The answer is the full listing below, copied exactly, with its pictures omitted.

+++

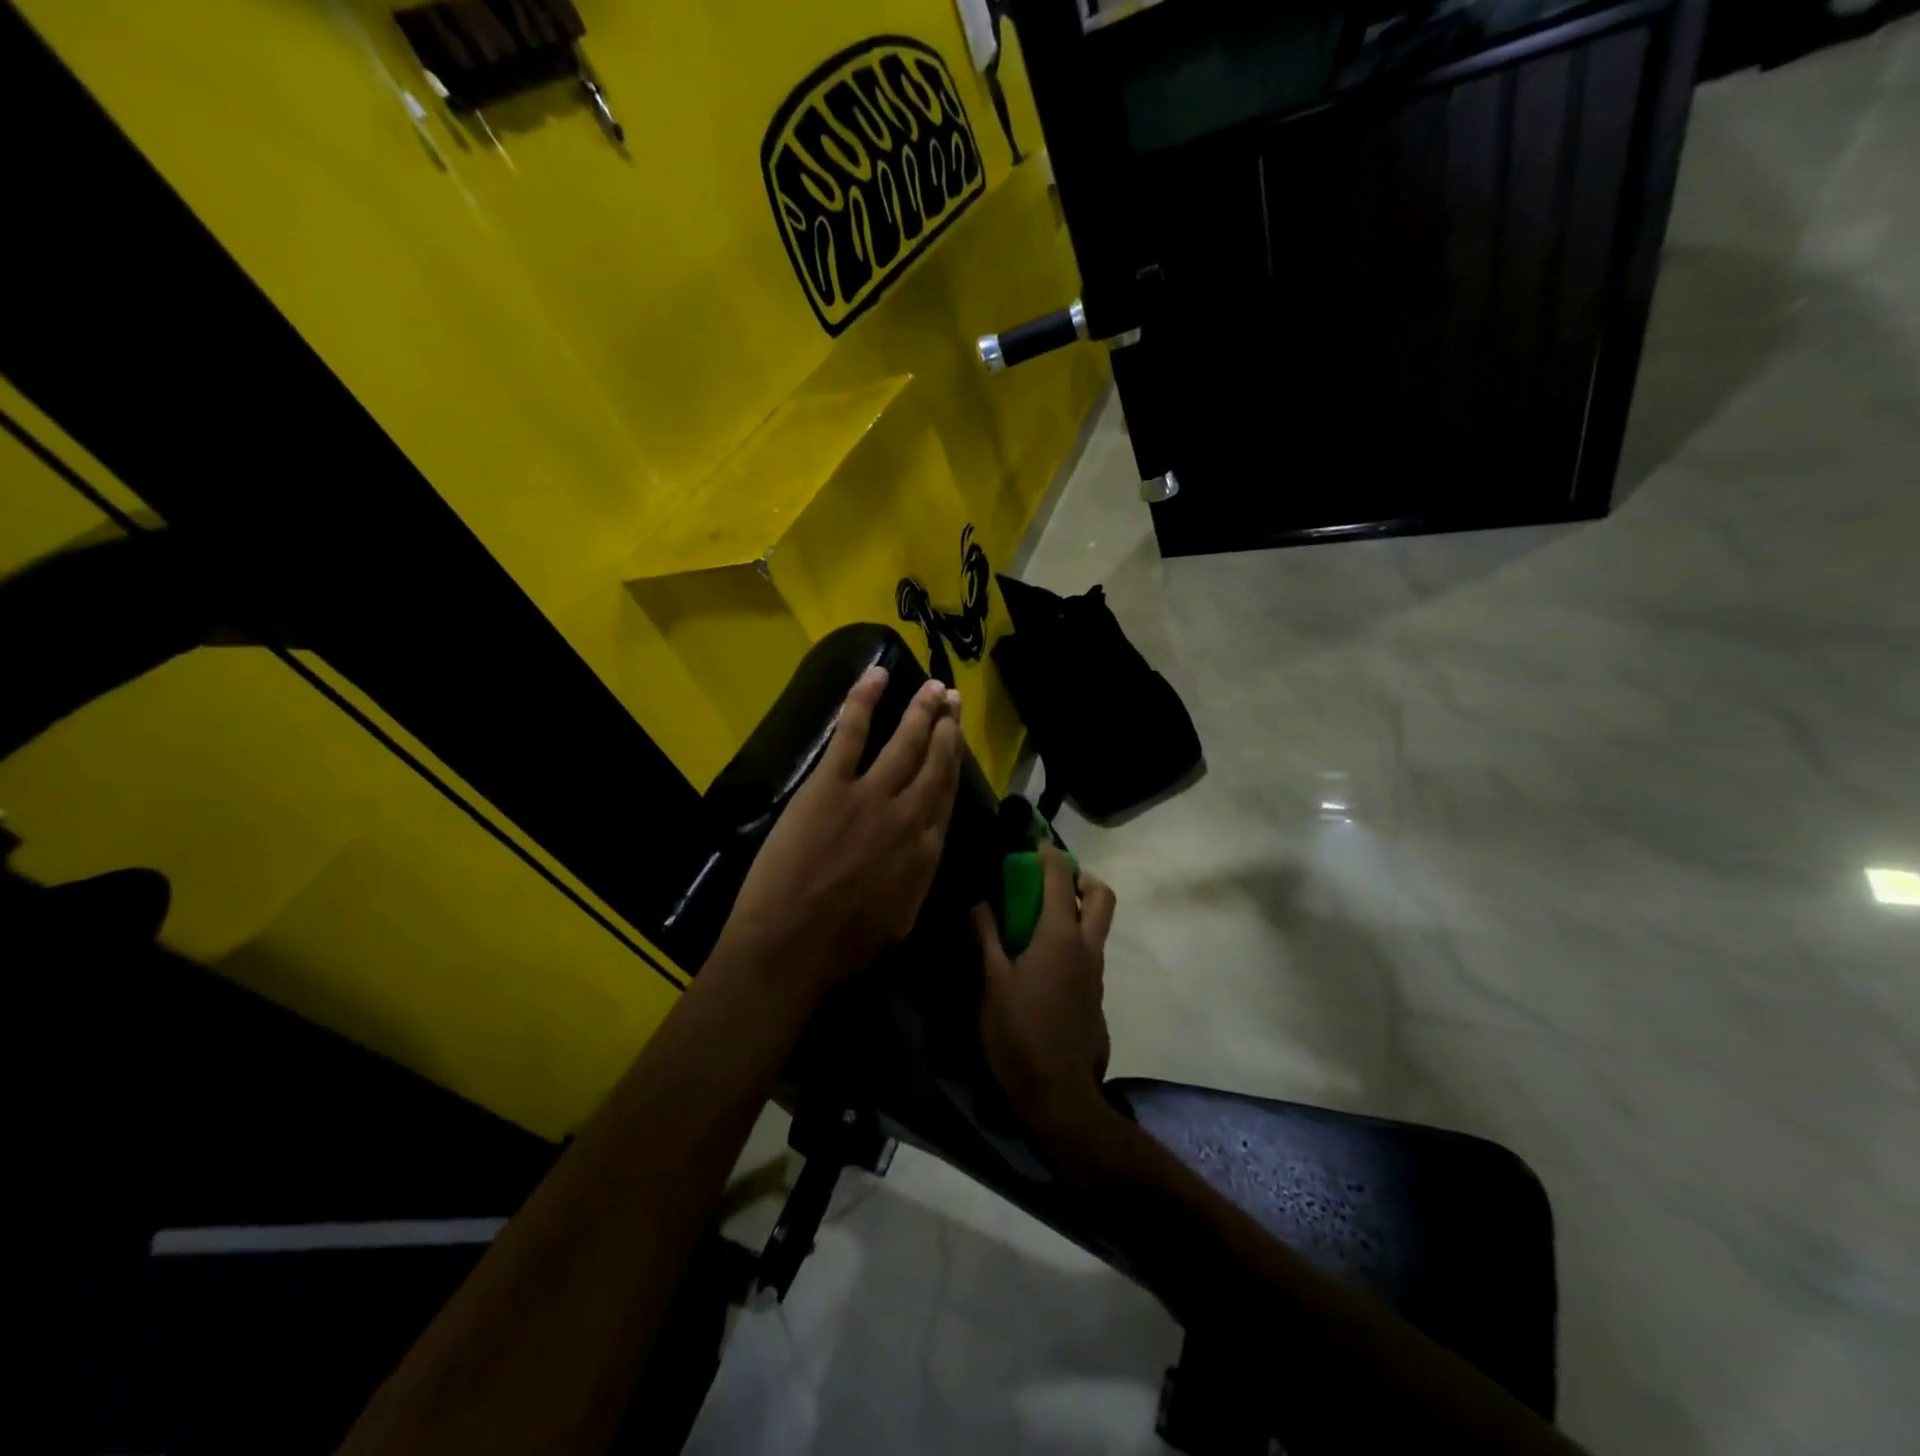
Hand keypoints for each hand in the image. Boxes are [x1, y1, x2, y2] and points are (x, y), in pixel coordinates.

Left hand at [719, 668, 963, 997]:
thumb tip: (922, 852)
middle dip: (946, 726)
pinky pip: (854, 731)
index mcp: (927, 850)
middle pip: (936, 761)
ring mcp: (872, 794)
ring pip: (906, 741)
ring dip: (922, 709)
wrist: (793, 946)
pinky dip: (865, 699)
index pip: (947, 794)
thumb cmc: (844, 946)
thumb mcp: (902, 919)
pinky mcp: (832, 784)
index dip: (955, 761)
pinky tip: (877, 674)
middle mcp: (910, 814)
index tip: (958, 738)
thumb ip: (918, 877)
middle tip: (953, 698)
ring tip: (934, 686)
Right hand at [973, 844, 1117, 1139]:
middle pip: (1101, 895)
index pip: (1060, 878)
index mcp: (1059, 936)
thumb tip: (977, 902)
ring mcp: (1096, 970)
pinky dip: (1075, 936)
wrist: (1058, 1092)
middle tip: (1052, 879)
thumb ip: (986, 936)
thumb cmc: (1018, 1032)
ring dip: (1078, 907)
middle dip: (1081, 877)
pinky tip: (1043, 957)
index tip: (1034, 842)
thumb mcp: (991, 982)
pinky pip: (1091, 949)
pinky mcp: (1096, 992)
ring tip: (1041, 916)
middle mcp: (1086, 946)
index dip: (1049, 853)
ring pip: (1099, 923)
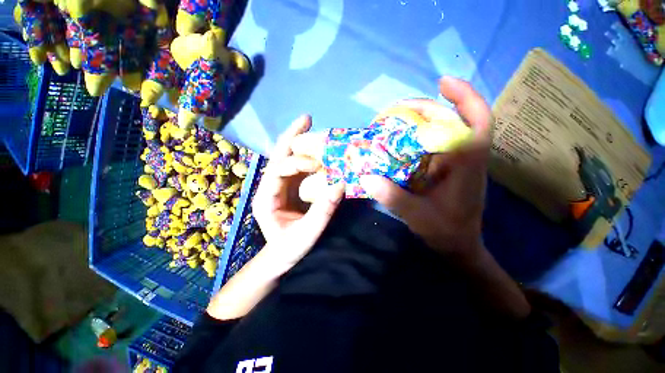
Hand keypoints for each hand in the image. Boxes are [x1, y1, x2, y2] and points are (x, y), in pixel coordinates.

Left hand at [252, 115, 344, 266]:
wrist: (280, 259)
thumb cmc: (288, 249)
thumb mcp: (306, 234)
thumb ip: (322, 211)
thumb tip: (341, 184)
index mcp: (265, 198)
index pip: (278, 170)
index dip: (298, 163)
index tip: (319, 164)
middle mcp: (269, 187)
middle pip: (278, 156)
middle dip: (292, 137)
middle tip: (306, 119)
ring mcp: (279, 186)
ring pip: (287, 158)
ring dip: (298, 142)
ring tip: (310, 125)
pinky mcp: (290, 188)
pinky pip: (297, 168)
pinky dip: (306, 156)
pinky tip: (316, 148)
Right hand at [359, 77, 491, 261]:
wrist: (458, 245)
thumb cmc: (446, 232)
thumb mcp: (419, 217)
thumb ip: (394, 197)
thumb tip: (366, 177)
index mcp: (467, 165)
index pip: (476, 122)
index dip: (465, 97)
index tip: (442, 82)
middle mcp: (463, 158)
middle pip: (452, 121)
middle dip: (426, 109)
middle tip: (397, 109)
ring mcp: (453, 163)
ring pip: (441, 132)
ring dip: (419, 122)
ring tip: (395, 121)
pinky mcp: (443, 169)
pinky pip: (431, 146)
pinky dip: (415, 139)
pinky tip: (399, 142)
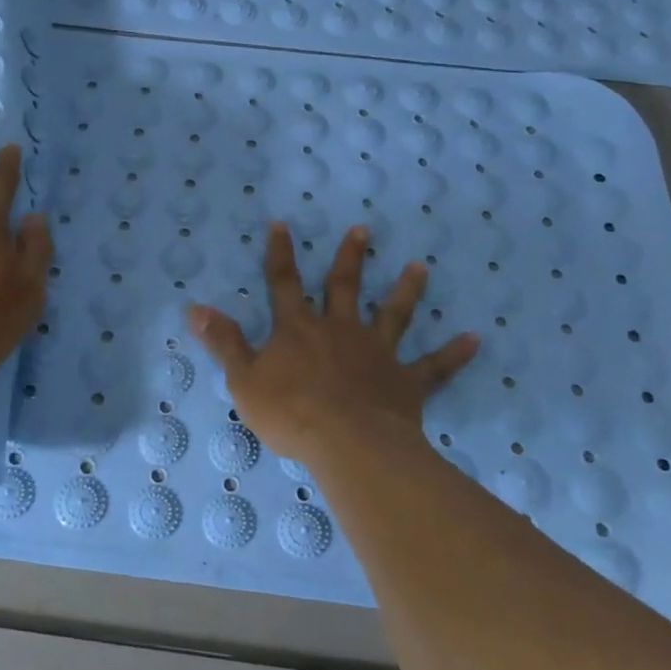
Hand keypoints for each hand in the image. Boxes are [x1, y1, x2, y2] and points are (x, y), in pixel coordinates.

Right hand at [188, 223, 477, 465]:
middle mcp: (340, 330)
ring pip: (393, 314)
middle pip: (344, 287)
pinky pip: (434, 366)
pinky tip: (475, 339)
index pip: (284, 283)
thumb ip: (223, 342)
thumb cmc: (290, 412)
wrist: (347, 444)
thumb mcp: (243, 379)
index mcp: (299, 329)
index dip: (280, 254)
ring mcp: (377, 353)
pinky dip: (453, 353)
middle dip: (350, 257)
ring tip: (420, 266)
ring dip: (406, 290)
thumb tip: (195, 308)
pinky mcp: (405, 382)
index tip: (281, 225)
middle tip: (363, 230)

+++

*OUTPUT OF THE TASK*
Hand keypoints for each hand in the image. Boxes are [x1, y1, x2, y2] and points are (x, y), in pixel coordinates.

Left hand at [719, 668, 963, 997]:
thumb tip: (922, 852)
middle dip: (946, 726)
pinky pip: (854, 731)
index mcp: (927, 850)
middle pip: (936, 761)
ring mcp: (872, 794)
ring pip: (906, 741)
ring dip: (922, 709)
wrist: (793, 946)
pinky dip: (865, 699)
index pip: (947, 794)
thumb cmc: (844, 946)
thumb mcp: (902, 919)
pinky mcp: (832, 784)
index dip: (955, 761)
pinky tip: (877, 674)
middle mcp: (910, 814)
index tip: (958, 738)
thumb ip: (918, 877)
middle tip: (953, 698)
ring tip: (934, 686)
Right hand at [973, 844, 1117, 1139]:
middle pip: (1101, 895)
index pip: (1060, 878)
index mcp: (1059, 936)
thumb tip: (977, 902)
ring mcp: (1096, 970)
pinky dip: (1075, 936)
wrist: (1058, 1092)
middle tip: (1052, 879)
thumb ip: (986, 936)
thumb cmc: (1018, 1032)
ring dip: (1078, 907)
middle dip: (1081, 877)
pinky tip: (1043, 957)
index tip: (1034, 842)
thumb mcp: (991, 982)
pinky pip: (1091, 949)
pinky mcp: (1096, 992)
ring tip: (1041, 916)
middle mcp: (1086, 946)
index dip: (1049, 853)
ring pip: (1099, 923)
Hand keypoints for each hand in the image. Boxes are [x1, y1, x2, y2] and points are (x, y), in pixel coordinates.

Left hand at [252, 115, 344, 266]:
wrist: (280, 259)
thumb cmc: (288, 249)
thumb mcp: (306, 234)
thumb ip: (322, 211)
thumb tip: (341, 184)
index mcp: (265, 198)
index pip: (278, 170)
index dip: (298, 163)
index tip: (319, 164)
middle mcp: (269, 187)
middle pip: (278, 156)
middle dip: (292, 137)
middle tip: (306, 119)
ring mcp: (279, 186)
ring pip: (287, 158)
ring dip: (298, 142)
ring tip: (310, 125)
pinky mcp: (290, 188)
pinky pip: (297, 168)
pinky dip: (306, 156)
pinky tip: (316, 148)
Right hand at [359, 77, 491, 261]:
wrist: (458, 245)
thumb cmc: (446, 232)
thumb mcp: (419, 217)
thumb ip: (394, 197)
thumb tip: (366, 177)
index mcp: (467, 165)
index pip: (476, 122)
index dip: (465, 97)
index tip: (442, 82)
middle mcp: (463, 158)
middle pip: (452, 121)
middle dip: (426, 109)
middle tip: (397, 109)
ring mcp: (453, 163)
ring pip: (441, 132)
ring dip: (419, 122)
ring tip: (395, 121)
pinky mcp: (443, 169)
pinky pip: (431, 146)
pinky dip: (415, 139)
pinky tip: (399, 142)
Hand keypoints for each hand in the image. Boxes are [x1, y1, x2, y2] and points are (x, y), in pixel coordinates.

Right hand at [188, 223, 477, 465]:
middle mcp: (340, 330)
ring pip: (393, 314)
middle pip: (344, 287)
pinky pip: (434, 366)
pinky tip: (475, 339)
index pip: (284, 283)
thumb ip: (223, 342)
thumb cmc: (290, 412)
wrist: (347, 444)
thumb mcp: (243, 379)
index mcp: (299, 329)
index dip: (280, 254)
ring mcp: (377, 353)
pinky dip: (453, 353)
middle dip: (350, 257)
ring tip: (420, 266)
ring dip: (406, 290)
thumb tip: (195, 308)
pinky mcp: (405, 382)
index tip: (281, 225)
middle tip: (363, 230)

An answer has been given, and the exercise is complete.